Standard #: 8VAC20-780-270-A
Description: Based on observation, the center did not ensure areas and equipment of the center, inside and outside, shall be maintained in a clean, safe and operable condition.

Evidence:
1. On the playground, a wooden climbing structure was observed leaning. The second platform is approximately two feet high and slopes toward the ground on one side. The third platform supporting the slide was approximately three feet high and sloping down toward one of the sides that supports the sliding board and the fourth platform which is four feet high was sloping toward the third platform.
2. One student was observed on the first platform of the climbing structure.

Plan of Correction: Not available online. Contact Inspector for more information.

Standard #: 8VAC20-780-560-G
Description: Based on observation, children's food items were not clearly dated and labeled in a way that identifies the owner.

Evidence:
In classroom #1, seven children's lunch boxes were not labeled and/or dated.

Plan of Correction: Not available online. Contact Inspector for more information.

Disclaimer:

A compliance history is in no way a rating for a facility.
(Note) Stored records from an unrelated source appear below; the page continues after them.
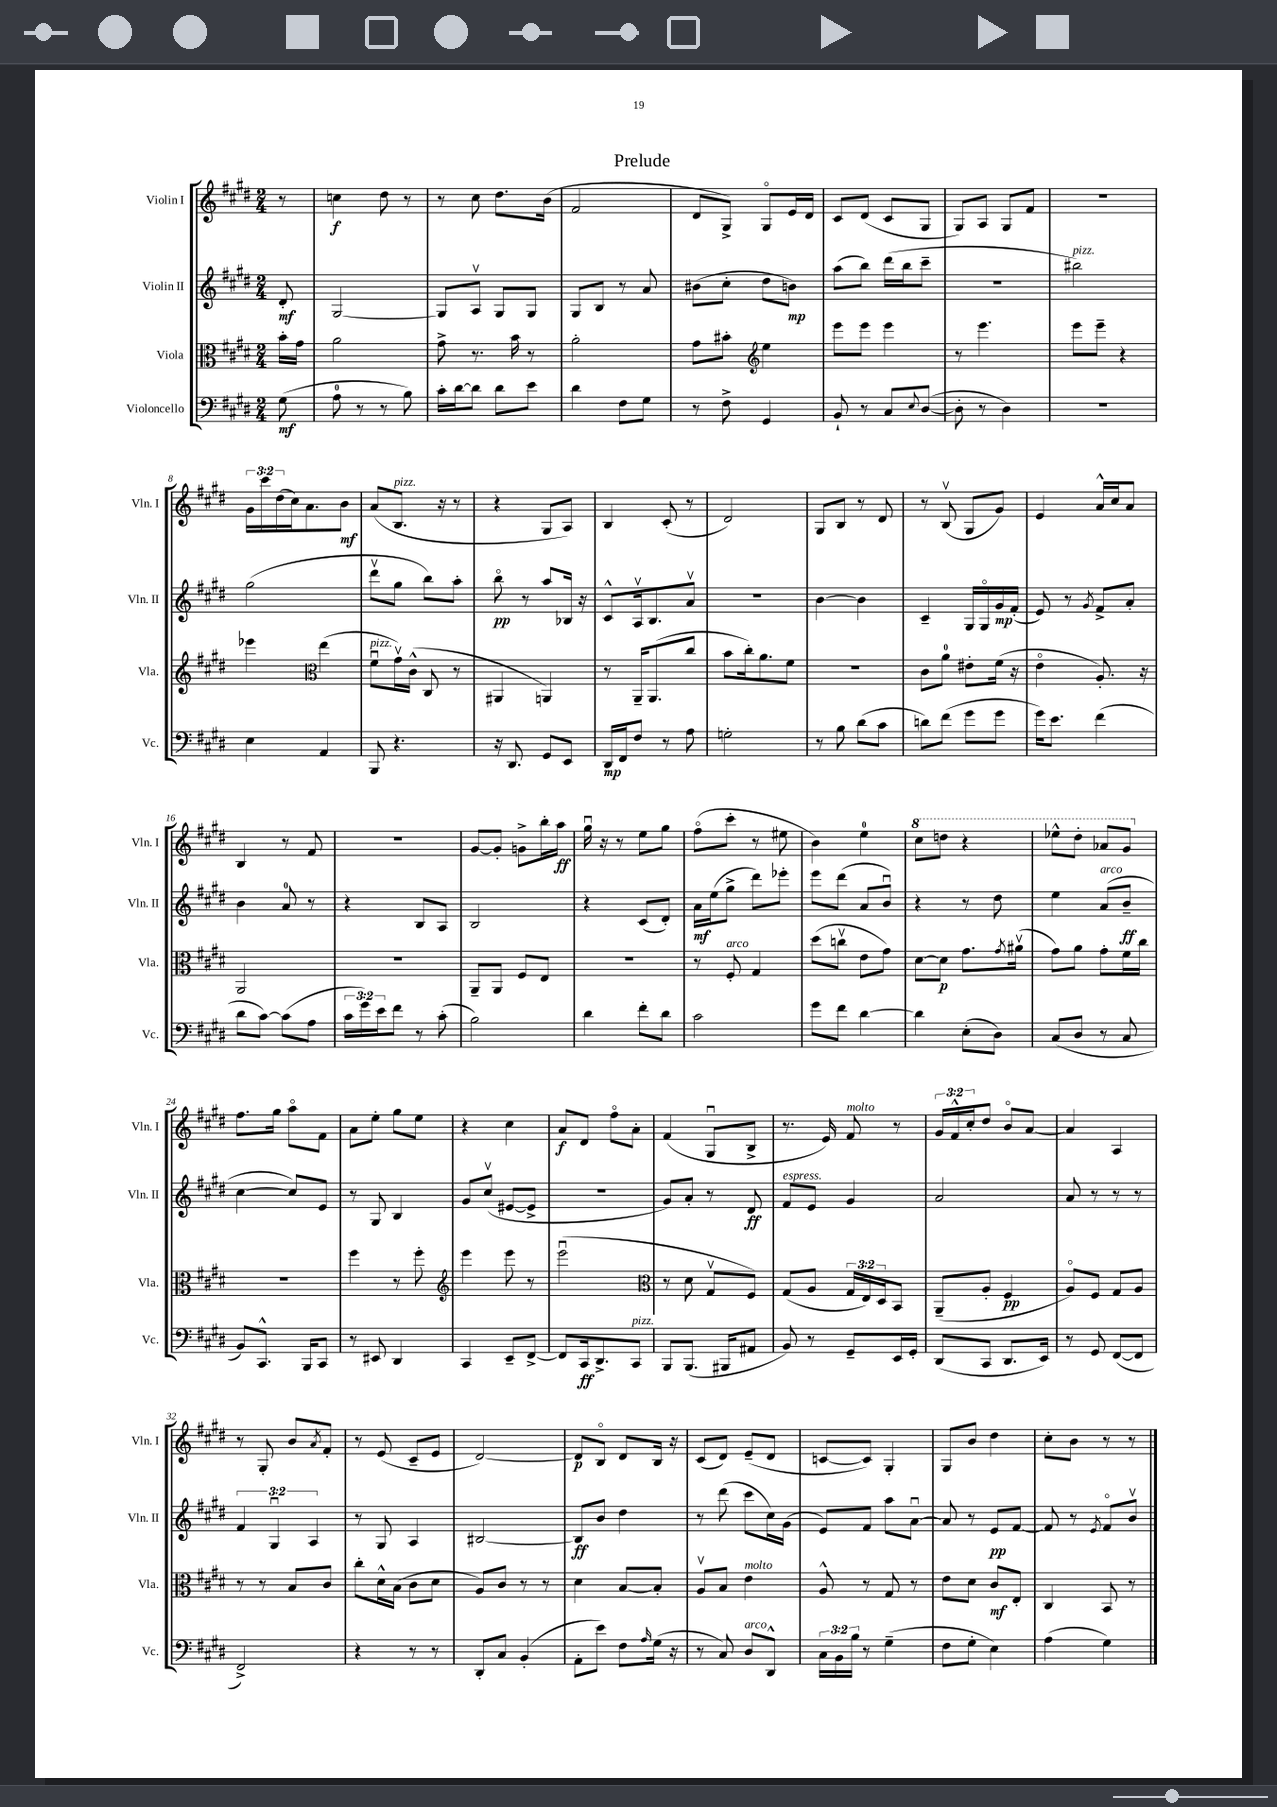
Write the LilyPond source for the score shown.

\header { title = "Prelude" }
<<
\new StaffGroup <<
\new Staff = "s0" \with { instrumentName = "Violin I" shortInstrumentName = "Vln. I" } {
    \clef treble \key e \major \numericTimeSignature \time 2/4 \override Staff.TupletNumber.text = #tuplet-number::calc-fraction-text \partial 8
    r8 |
    c''4\f dis''8 r8 |
    r8 cis''8 dis''8. b'16( |
    fis'2 |
    dis'8 gis8->) gis8\flageolet e'16 dis'16 |
    cis'8 dis'8( cis'8 gis8 |
    gis8) a8 gis8 fis'8 |
    R2 |
    \tuplet 3/2 { gis'16 cis'''16 dis''16( } cis''16) a'8. b'8\mf |
    a'8( b8.^\markup { \italic "pizz." } r16 r8 |
    r4 gis8 a8) |
    b4 cis'8-.( r8 |
    dis'2) |
    gis8 b8 r8 dis'8 |
    r8 b8\upbow( gis8 gis'8) |
    e'4 a'16-^ cis''16 a'8 |
    b4 r8 fis'8 |
    R2 |
    gis'8~ gis'8-. g'8-> b''16-. a''16\ff |
    gis''16\downbow r16 r8 e''8 gis''8 |
    fis''8\flageolet( cis'''8-. r8 eis''8 |
    b'4) e''4-0 |
    \ottava #1 cis'''8 d'''8 r4 |
    ees'''8-^ dis'''8-. aes''8 gis''8 \ottava #0 |
    fis''8. gis''16 a''8\flageolet fis'8 |
    a'8 e''8-. gis''8 e''8 |
    r4 cis''4 |
    a'8\f dis'8 fis''8\flageolet a'8-. |
    fis'4( gis8\downbow b8-> |
    r8. e'16) fis'8^\markup { \italic "molto" } r8 |
    \tuplet 3/2 { gis'16 fis'16-^ cis''16-. } dis''8 b'8\flageolet a'8~ |
    a'4 a4 |
    r8 gis8-. b'8 \acciaccatura { a'8 } fis'8-. |
    r8 e'8( cis'8-- e'8 |
    dis'2~) |
    dis'8\p b8\flageolet dis'8 b16 r16 |
    cis'8( dis'8) e'8--( dis'8 |
    c'8~ c'8) gis4-. |
    gis8 b'8 dis''4 |
    cis''8-. b'8 r8 r8 \bar "|." |
}
\new Staff = "s1" \with { instrumentName = "Violin II" shortInstrumentName = "Vln. II" } {
    \clef treble \key e \major \numericTimeSignature \time 2/4 \override Staff.TupletNumber.text = #tuplet-number::calc-fraction-text \partial 8
    dis'8-.\mf |
    gis2~ |
    gis8 a8\upbow gis8 gis8 |
    gis8 b8 r8 a'8 |
    bis'8( cis''8-. dis''8 b'8\mp) |
    a''8( b''8) dis'''16( b''16 cis'''8-- |
    R2 |
    bis''2^\markup { \italic "pizz." }) |
    gis''2( |
    dis'''8\upbow gis''8 b''8) a''8-. |
    b''8\flageolet\pp r8 a''8 bes16 r16 |
    cis'8-^ a16\upbow b8. a'8\upbow |
    R2 |
    b'4~ b'4 |
    cis'4-- gis16 gis16\flageolet gis'16\mp fis'16-.( |
    e'8) r8 \acciaccatura { gis'8 } fis'8-> a'8-. |
    b'4 a'8-0 r8 |
    r4 b8 a8 |
    b2 |
    r4 cis'8( dis'8-.) |
    a'16\mf e''16( gis''8-> dis'''8) ees'''8-. |
    e'''8 dis'''8( a'8 b'8\downbow) |
    r4 r8 dis''8 |
    e''4 a'8^\markup { \italic "arco" }( b'8--\ff |
    cis''4~ cis''8) e'8 |
    r8 gis8 b4 |
    gis'8 cis''8\upbow( eis'8~ eis'8-> |
    r2 |
    gis'8) a'8-. r8 dis'8\ff |
    fis'8^\markup { \italic "espress." } e'8 gis'4 |
    a'2 |
    a'8 r8 r8 r8 |
    \tuplet 3/2 { fis'4 gis4\downbow a4 } |
    r8 gis8 a4 |
    bis2~ |
    bis8\ff b'8 dis''4 |
    r8 dis'''8( cis'''8 cis''16) gis'16( |
    e'8) fis'8 a''8 a'8~\downbow |
    a'8 r8 e'8\pp fis'8~ |
    fis'8 r8 \acciaccatura { e'8 } fis'8\flageolet b'8\upbow \bar "|." |
}
\new Staff = "s2" \with { instrumentName = "Viola" shortInstrumentName = "Vla." } {
    \clef alto \key e \major \numericTimeSignature \time 2/4 \override Staff.TupletNumber.text = #tuplet-number::calc-fraction-text \partial 8
    b'16-. gis'16 |
    a'2 |
    gis'8-> r8. b'16 r8 |
    a'2-. |
    gis'8 bis'8-. \clef treble e''4 |
    e'''8 e'''8 e'''4 |
    r8 e'''4. |
    e'''8 e'''8-- r4 |
    ees'''4 \clef alto e''4( |
    fis'8\downbow^\markup { \italic "pizz." } gis'16\upbow) cis'16-^( cis8 r8 |
    ais,4 a,4) |
    r8 a,16-- a,8.( cis''8 |
    b'8 cis''16-.) a'8. fis'8 |
    r2 |
    cis'8 a'8-0 eis'8-. fis'16( r16 |
    e'4\flageolet a8.-.) r16 |
    a,2 |
    R2 |
    a,8-- a,8 fis8 e8 |
    r2 |
    r8 fis8-.^\markup { \italic "arco" } gis4 |
    dis''8( c''8\upbow e'8 gis'8) |
    dis'8~ dis'8\p gis'8. \acciaccatura { gis'8 } ais'16\upbow( |
    gis'8) a'8 gis'8-. fis'16 cis''16 |
    R2 |
    fis''4 r8 fis''8-. |
    \clef treble e'''4 e'''8 r8 |
    e'''2\downbow( |
    \clef alto r8 dis'8 gis8\upbow fis8) |
    gis8( a8 \tuplet 3/2 { gis16 e16) dis16 } b,8 |
    a,8--( a8-. fis4\pp |
    a8\flageolet) fis8 gis8 a8 |
    r8 r8 b8 cis'8 |
    cis''8-. dis'16-^ b16( cis'8 dis'8 |
    a8) cis'8 r8 r8 |
    dis'4 b8~ b8-. |
    a8\upbow b8 e'4^\markup { \italic "molto" } |
    a8-^ r8 gis8 r8 |
    e'8 dis'8 cis'8\mf e8-. |
    cis4 b,8 r8 \bar "|." |
}
\new Staff = "s3" \with { instrumentName = "Violoncello" shortInstrumentName = "Vc." } {
    \clef bass \key e \major \numericTimeSignature \time 2/4 \override Staff.TupletNumber.text = #tuplet-number::calc-fraction-text \partial 8
    gis8\mf( |
    a8-0 r8 r8 b8) |
    cis'16-. dis'16~ dis'8 dis'8 e'8 |
    dis'4 fis8 gis8 |
    r8 fis8-> gis,4 |
    b,8-! r8 cis8 \appoggiatura { e8 } dis8~( |
    dis8-. r8 dis4) |
    R2 |
    e4 a,4 |
    b,,8 r4. |
    r16 dis,8. gis,8 e,8 |
    dis,16\mp fis,16 fis8 r8 a8 |
    g2-. |
    r8 b8 dis'8( cis'8 |
    d'8) fis'8( gis'8 gis'8 |
    gis'16) e'8. fis'4( |
    dis'8 cis'8~) cis'8( a8 |
    \tuplet 3/2 { cis'16 gis'16) e'16 } fis'8 r8 cis'8-.( |
    b2) |
    dis'4 fis'8-. dis'8 |
    cis'2 |
    gis'8 fis'8 dis'4~ |
    dis'4 e8-.( dis8) |
    cis8( dis8 r8 cis8 |
    b,8) cis,8.-^ b,,16 cis,8 |
    r8 eis,8 dis,4 |
    cis,4 e,8-- fis,8~-> |
    fis,8 cis,16\ff dis,8.-> cis,8^\markup { \italic "pizz." } |
    b,,8 b,,8.( bis,,16 ais,8 |
    b,8) r8 gis,8-- e,16 gis,16-. |
    dis,8( cis,8 dis,8. e,16) |
    r8 gis,8 fis,8~( fis,8 |
    fis,2->) |
    r4 r8 r8 |
    dis,8-. cis8 b,4-.( |
    a,8-. e'8) fis8 \grace { a16 } gis16( r16 |
    r8 cis8) dis8^\markup { \italic "arco" } dis,8-^ |
    \tuplet 3/2 { cis16 b,16 b16 } r8 gis4--( |
    fis8 gis8-. e4) |
    a4( gis4) \bar "|." |
}
>>
>>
The online compliance history includes only information after July 1, 2003. In addition, the online compliance history includes information regarding adverse actions that may be the subject of a pending appeal. An adverse action is not final until a provider has exhausted or waived all due process rights. For compliance history prior to July 1, 2003, or information regarding the status of pending adverse actions, please contact the Licensing Inspector listed in the facility's information. The Virginia Department of Social Services (VDSS) is not responsible for any errors in or omissions from the compliance history information.